*Task objective:* Render the rows below as a Markdown table with two columns, No. and Text, giving each line a number. Start with the line that contains "Examine the voltmeter" and go on through the line that contains "The answer is 1.8; A", include both, skip blank lines, and leave the pictures out.

*Entries provided:*

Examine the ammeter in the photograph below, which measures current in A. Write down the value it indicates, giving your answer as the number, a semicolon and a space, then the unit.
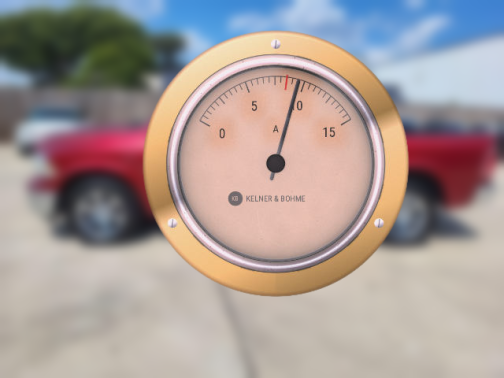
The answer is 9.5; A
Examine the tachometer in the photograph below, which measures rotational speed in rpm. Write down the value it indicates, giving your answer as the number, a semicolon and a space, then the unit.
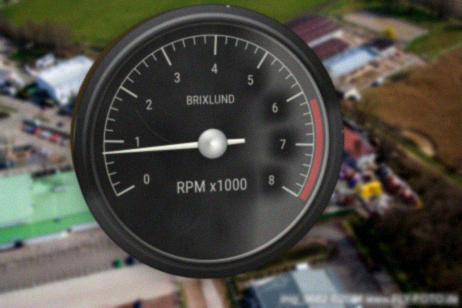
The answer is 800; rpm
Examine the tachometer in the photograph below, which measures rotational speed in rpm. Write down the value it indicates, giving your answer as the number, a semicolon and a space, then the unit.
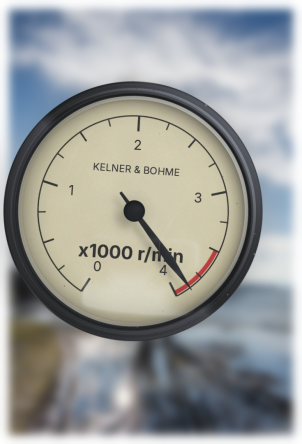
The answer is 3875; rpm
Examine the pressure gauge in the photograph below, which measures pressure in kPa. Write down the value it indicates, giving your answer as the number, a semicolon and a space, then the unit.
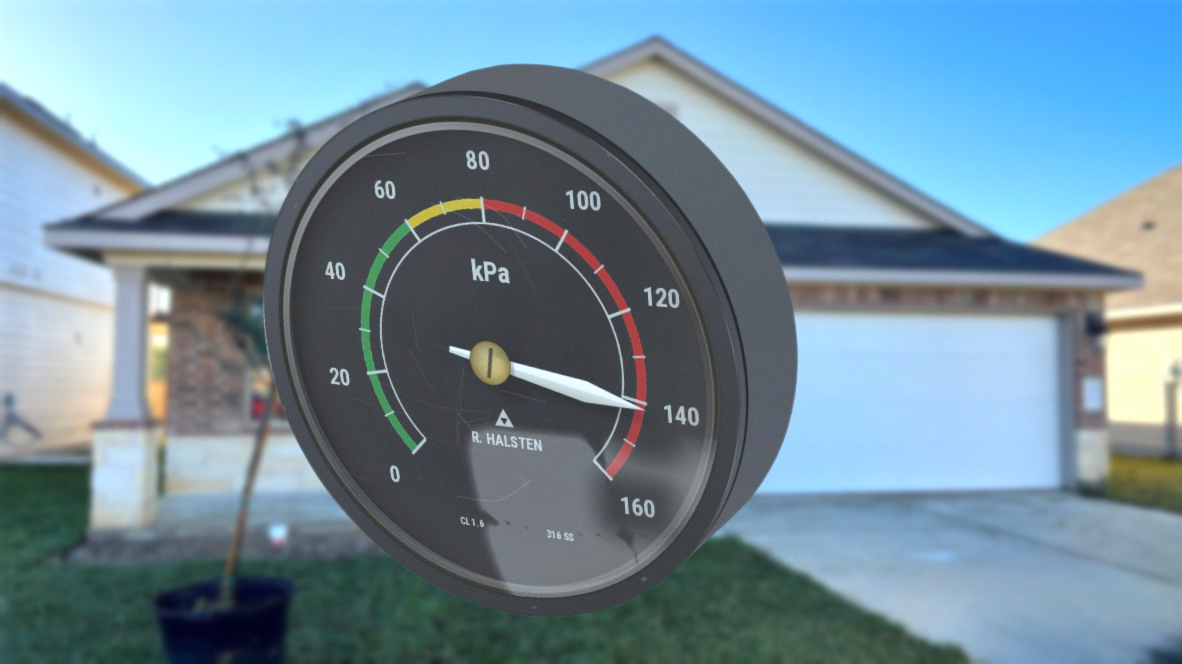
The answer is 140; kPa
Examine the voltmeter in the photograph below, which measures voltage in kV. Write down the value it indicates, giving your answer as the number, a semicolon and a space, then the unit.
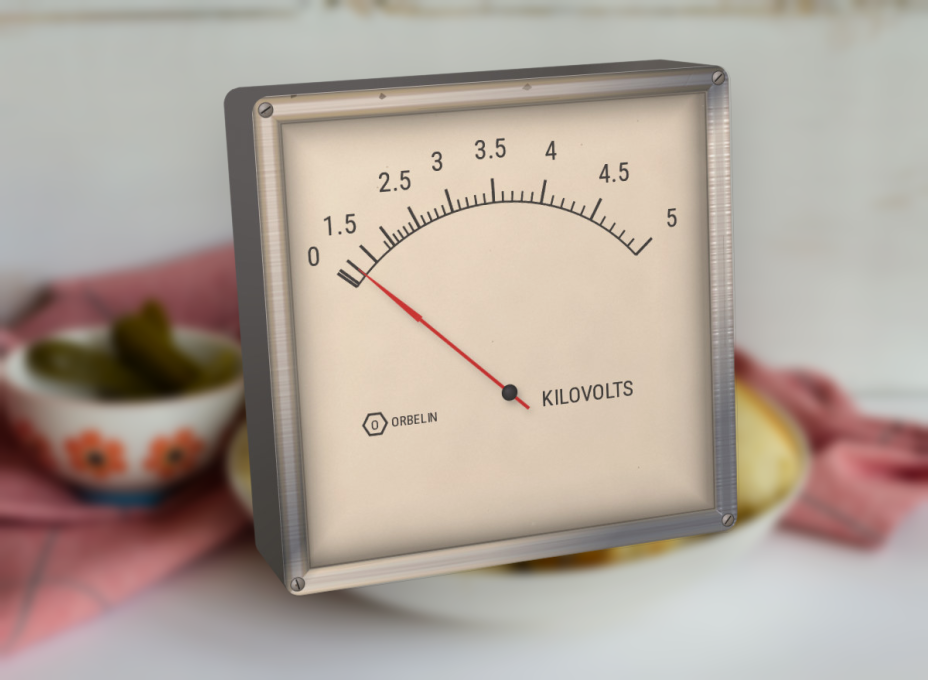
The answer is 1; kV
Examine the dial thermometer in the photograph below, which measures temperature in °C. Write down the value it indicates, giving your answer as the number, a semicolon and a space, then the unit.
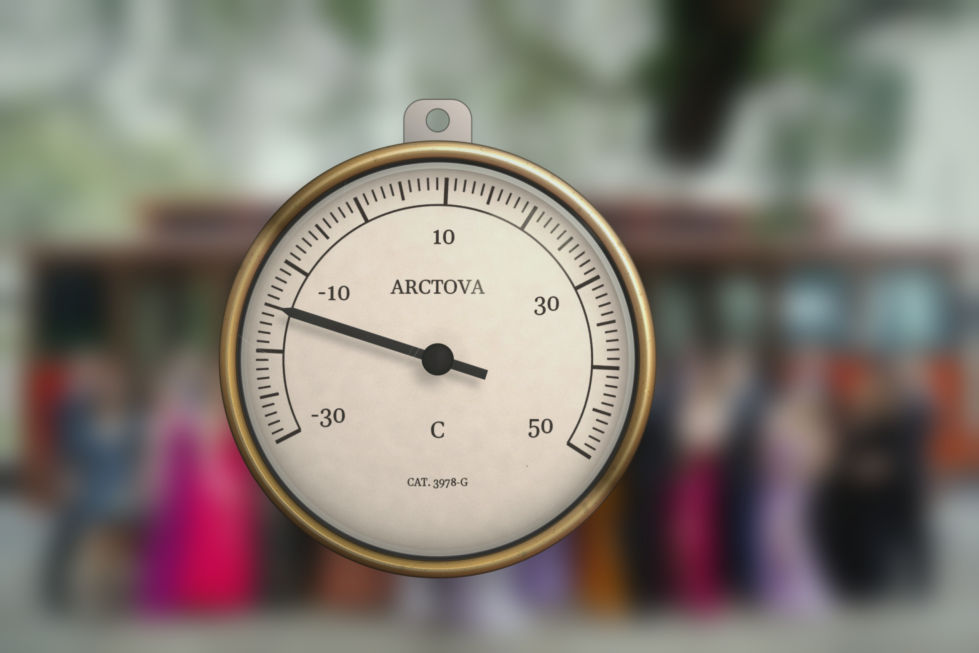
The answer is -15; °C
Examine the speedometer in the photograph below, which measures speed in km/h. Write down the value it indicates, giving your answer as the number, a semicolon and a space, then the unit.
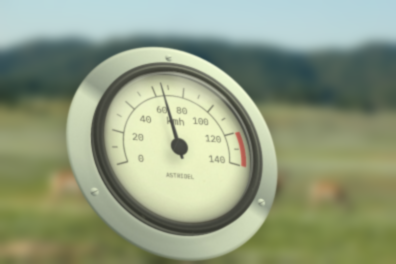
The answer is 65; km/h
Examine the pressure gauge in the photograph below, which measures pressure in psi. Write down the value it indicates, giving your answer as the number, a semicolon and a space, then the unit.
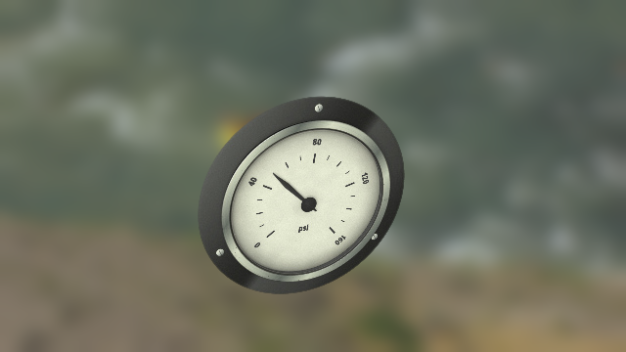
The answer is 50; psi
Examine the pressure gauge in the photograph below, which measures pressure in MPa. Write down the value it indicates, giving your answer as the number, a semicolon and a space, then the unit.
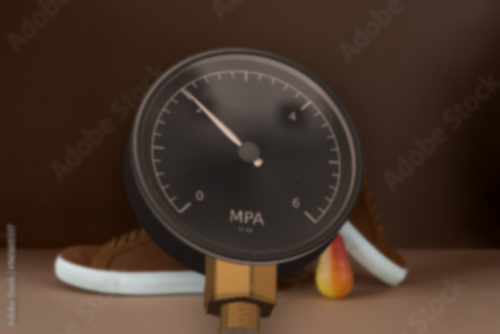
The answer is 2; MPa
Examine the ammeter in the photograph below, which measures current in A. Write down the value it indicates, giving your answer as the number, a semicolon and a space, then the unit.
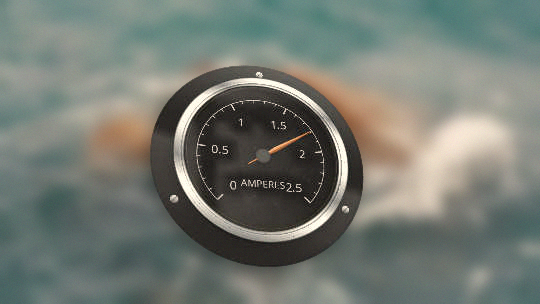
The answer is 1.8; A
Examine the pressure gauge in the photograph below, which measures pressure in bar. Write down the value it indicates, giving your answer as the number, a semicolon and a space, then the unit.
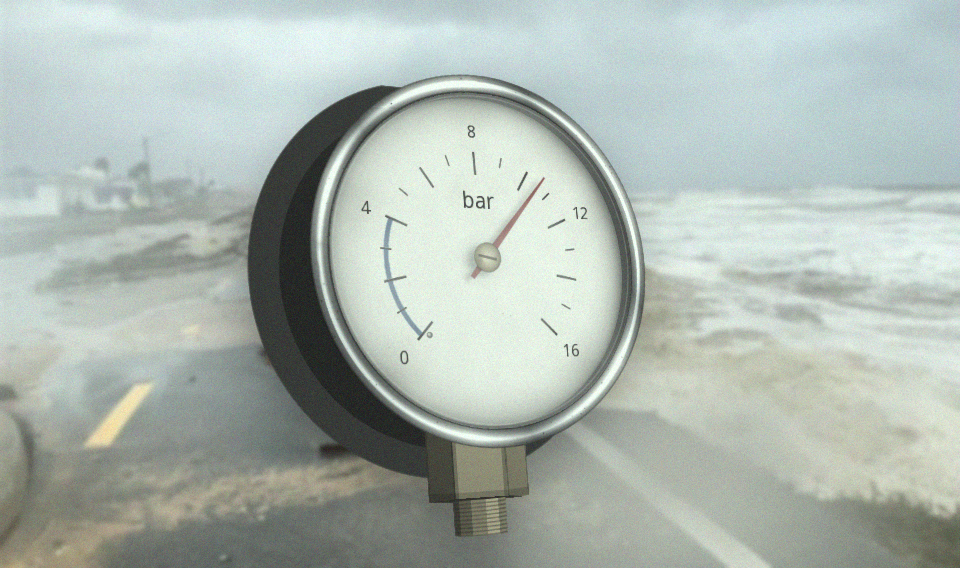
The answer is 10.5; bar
---
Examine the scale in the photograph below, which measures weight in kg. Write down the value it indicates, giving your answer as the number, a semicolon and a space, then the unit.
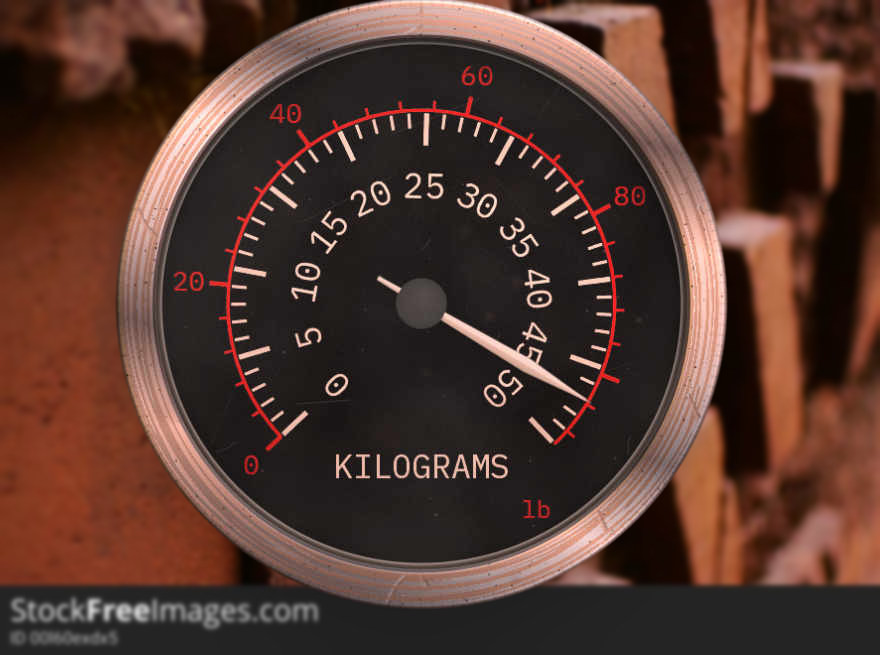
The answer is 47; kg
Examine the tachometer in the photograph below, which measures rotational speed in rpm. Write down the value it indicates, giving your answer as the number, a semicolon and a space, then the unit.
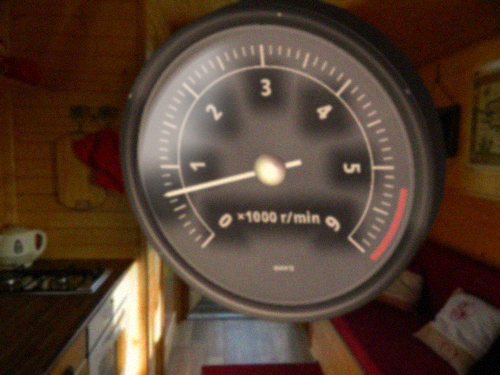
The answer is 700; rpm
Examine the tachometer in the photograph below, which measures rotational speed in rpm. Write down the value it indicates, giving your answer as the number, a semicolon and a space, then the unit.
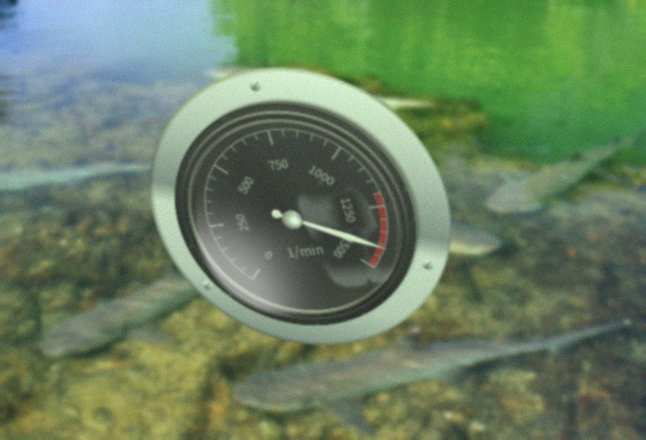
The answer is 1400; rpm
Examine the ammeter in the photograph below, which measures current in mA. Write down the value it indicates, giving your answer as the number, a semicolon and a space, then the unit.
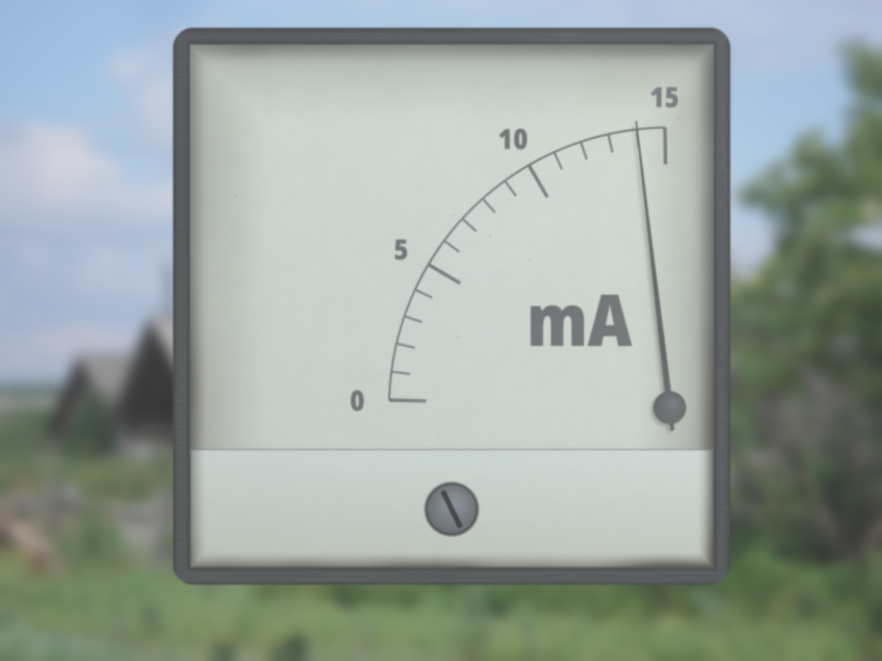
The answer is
--
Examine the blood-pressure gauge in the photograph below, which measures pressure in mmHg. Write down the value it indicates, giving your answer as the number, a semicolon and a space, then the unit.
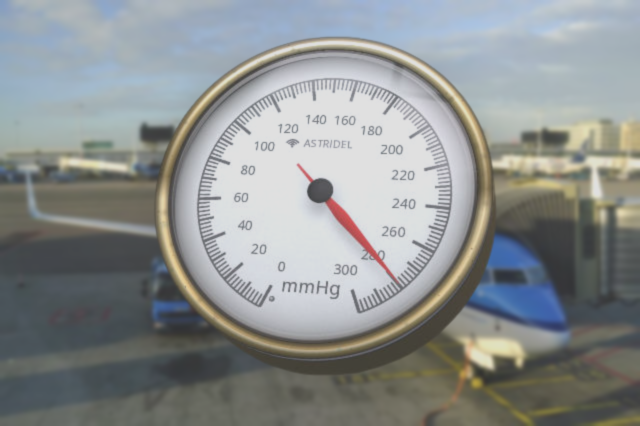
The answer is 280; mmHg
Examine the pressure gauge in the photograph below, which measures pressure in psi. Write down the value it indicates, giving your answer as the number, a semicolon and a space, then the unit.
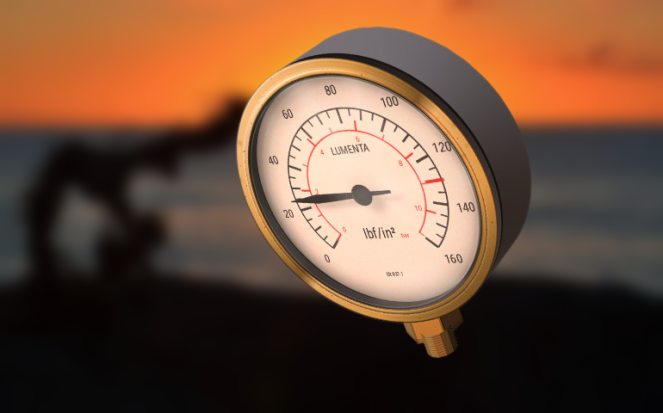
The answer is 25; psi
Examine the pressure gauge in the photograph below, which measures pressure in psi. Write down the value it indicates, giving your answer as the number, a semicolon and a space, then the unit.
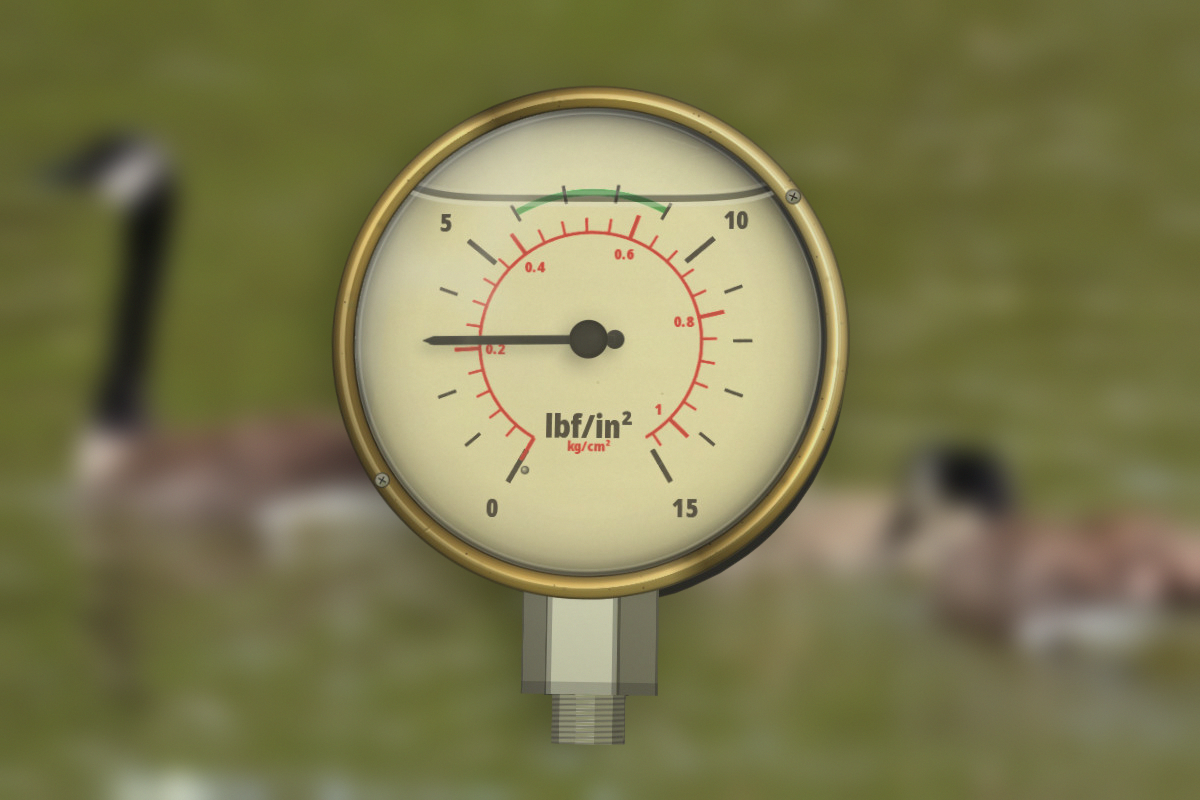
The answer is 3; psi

*Exercise output:*
| No. | Text |
|---|---|
| 1 | Examine the voltmeter in the photograph below, which measures voltage in kV. Write down the value it indicates, giving your answer as the number, a semicolon and a space, then the unit. |
| 2 | The answer is 1; kV |
| 3 | Examine the dial thermometer in the photograph below, which measures temperature in °C. Write down the value it indicates, giving your answer as the number, a semicolon and a space, then the unit. |
| 4 | The answer is -15; °C |
| 5 | Examine the speedometer in the photograph below, which measures speed in km/h. Write down the value it indicates, giving your answer as the number, a semicolon and a space, then the unit. |
| 6 | The answer is 65; km/h |
| 7 | Examine the pressure gauge in the photograph below, which measures pressure in psi. Write down the value it indicates, giving your answer as the number, a semicolon and a space, then the unit. |
| 8 | The answer is 50; psi |
| 9 | Examine the pressure gauge in the photograph below, which measures pressure in MPa. Write down the value it indicates, giving your answer as the number, a semicolon and a space, then the unit. |
| 10 | The answer is 2; MPa |
| 11 | Examine the ammeter in the photograph below, which measures current in A. Write down the value it indicates, giving your answer as the number, a semicolon and a space, then the unit. |
| 12 | The answer is 1.8; A |